◆ Job:
Only the count should appear in your answer: how many lines of the data below contain the word "della"?

◆ The data:
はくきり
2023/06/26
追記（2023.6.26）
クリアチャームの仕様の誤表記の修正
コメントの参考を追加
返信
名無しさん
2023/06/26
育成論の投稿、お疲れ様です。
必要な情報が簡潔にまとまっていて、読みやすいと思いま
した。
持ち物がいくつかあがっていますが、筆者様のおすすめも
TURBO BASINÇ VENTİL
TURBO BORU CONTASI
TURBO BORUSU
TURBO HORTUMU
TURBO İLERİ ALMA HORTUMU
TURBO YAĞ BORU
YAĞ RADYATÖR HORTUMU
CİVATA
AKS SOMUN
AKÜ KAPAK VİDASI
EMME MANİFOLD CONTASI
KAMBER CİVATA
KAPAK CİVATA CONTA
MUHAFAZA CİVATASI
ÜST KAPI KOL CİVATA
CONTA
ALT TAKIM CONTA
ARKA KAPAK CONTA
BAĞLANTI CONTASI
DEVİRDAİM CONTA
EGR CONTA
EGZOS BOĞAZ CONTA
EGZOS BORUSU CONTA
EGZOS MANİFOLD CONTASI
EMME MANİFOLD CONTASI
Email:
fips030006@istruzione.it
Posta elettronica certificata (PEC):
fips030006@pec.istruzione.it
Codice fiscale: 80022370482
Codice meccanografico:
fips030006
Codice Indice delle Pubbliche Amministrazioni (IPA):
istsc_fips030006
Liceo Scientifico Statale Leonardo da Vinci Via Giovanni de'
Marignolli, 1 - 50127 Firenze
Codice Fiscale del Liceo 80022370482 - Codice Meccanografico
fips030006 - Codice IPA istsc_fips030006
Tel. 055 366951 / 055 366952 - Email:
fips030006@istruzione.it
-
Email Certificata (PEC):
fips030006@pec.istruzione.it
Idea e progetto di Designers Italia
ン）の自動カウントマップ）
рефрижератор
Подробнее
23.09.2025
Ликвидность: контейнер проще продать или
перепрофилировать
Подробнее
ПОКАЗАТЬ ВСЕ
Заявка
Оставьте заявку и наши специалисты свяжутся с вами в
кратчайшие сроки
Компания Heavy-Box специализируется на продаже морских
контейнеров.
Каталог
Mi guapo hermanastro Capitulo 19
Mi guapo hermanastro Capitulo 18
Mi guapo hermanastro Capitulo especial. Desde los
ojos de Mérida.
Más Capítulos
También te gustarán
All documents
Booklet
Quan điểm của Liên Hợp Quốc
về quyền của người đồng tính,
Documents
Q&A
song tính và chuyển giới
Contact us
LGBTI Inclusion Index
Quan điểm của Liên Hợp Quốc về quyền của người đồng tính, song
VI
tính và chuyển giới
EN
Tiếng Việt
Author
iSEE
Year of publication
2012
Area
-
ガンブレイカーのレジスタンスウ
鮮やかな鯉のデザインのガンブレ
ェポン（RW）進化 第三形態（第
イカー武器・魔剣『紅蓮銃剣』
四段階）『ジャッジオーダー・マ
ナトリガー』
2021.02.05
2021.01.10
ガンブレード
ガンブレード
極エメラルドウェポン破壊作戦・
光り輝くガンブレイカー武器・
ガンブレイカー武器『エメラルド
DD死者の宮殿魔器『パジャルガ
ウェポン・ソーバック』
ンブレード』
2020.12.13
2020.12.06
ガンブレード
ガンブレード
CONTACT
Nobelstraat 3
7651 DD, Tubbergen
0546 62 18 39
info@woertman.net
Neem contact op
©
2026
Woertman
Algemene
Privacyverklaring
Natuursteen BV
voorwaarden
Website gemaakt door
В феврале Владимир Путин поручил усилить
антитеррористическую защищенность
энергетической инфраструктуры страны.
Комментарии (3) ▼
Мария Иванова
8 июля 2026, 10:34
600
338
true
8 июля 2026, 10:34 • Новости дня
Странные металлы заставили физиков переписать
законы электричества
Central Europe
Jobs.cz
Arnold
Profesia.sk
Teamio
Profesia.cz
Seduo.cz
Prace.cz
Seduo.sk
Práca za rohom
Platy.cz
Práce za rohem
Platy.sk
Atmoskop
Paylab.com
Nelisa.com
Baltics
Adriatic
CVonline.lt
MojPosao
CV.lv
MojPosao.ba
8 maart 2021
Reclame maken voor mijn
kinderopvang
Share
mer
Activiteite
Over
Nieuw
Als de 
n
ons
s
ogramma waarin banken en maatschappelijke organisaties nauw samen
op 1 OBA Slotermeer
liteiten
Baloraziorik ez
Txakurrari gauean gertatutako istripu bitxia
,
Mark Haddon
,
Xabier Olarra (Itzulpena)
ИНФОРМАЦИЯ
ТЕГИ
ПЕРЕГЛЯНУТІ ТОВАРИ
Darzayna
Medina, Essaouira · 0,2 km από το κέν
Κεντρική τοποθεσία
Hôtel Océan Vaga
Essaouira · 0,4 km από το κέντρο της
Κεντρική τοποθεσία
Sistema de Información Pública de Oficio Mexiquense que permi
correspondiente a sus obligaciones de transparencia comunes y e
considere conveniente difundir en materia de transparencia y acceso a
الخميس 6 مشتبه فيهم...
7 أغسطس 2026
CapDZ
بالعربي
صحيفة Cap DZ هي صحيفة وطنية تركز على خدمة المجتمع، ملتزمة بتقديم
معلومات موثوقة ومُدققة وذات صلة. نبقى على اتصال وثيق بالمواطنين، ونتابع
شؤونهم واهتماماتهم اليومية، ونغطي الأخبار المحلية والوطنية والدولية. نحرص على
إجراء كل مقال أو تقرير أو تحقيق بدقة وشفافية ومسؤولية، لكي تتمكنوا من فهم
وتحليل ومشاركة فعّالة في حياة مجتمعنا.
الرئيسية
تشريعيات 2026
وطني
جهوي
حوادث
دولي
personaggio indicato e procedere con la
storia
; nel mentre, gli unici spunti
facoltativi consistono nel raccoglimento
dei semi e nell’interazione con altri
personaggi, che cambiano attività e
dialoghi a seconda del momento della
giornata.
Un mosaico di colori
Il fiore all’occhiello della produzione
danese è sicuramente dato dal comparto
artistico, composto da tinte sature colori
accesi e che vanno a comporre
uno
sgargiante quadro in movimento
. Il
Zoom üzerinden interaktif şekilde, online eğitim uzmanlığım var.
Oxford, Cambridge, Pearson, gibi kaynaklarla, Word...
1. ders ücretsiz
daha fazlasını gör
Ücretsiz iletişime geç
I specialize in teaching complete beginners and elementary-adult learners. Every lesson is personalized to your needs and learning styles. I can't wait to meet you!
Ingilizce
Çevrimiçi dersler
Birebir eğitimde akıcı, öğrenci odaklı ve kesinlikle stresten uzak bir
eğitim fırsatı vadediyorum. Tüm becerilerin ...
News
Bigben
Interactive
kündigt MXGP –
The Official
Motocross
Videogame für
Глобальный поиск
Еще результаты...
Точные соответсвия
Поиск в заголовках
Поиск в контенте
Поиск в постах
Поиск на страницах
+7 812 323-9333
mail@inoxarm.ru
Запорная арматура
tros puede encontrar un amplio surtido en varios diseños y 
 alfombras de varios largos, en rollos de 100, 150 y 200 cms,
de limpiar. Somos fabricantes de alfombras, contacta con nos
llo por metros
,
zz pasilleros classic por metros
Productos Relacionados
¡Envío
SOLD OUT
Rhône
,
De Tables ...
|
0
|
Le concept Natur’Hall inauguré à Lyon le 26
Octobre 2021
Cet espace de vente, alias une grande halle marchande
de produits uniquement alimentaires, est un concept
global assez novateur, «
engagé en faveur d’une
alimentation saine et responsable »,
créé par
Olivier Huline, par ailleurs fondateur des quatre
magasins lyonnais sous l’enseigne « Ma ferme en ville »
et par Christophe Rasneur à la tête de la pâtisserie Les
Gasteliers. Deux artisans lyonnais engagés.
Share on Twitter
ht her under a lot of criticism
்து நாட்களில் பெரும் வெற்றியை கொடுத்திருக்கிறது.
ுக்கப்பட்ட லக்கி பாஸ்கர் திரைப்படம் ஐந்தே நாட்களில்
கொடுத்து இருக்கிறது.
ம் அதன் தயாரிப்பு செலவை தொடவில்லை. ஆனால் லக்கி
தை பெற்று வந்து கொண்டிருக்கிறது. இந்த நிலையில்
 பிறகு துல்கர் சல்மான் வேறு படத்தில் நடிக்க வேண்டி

◆ Written reply:
2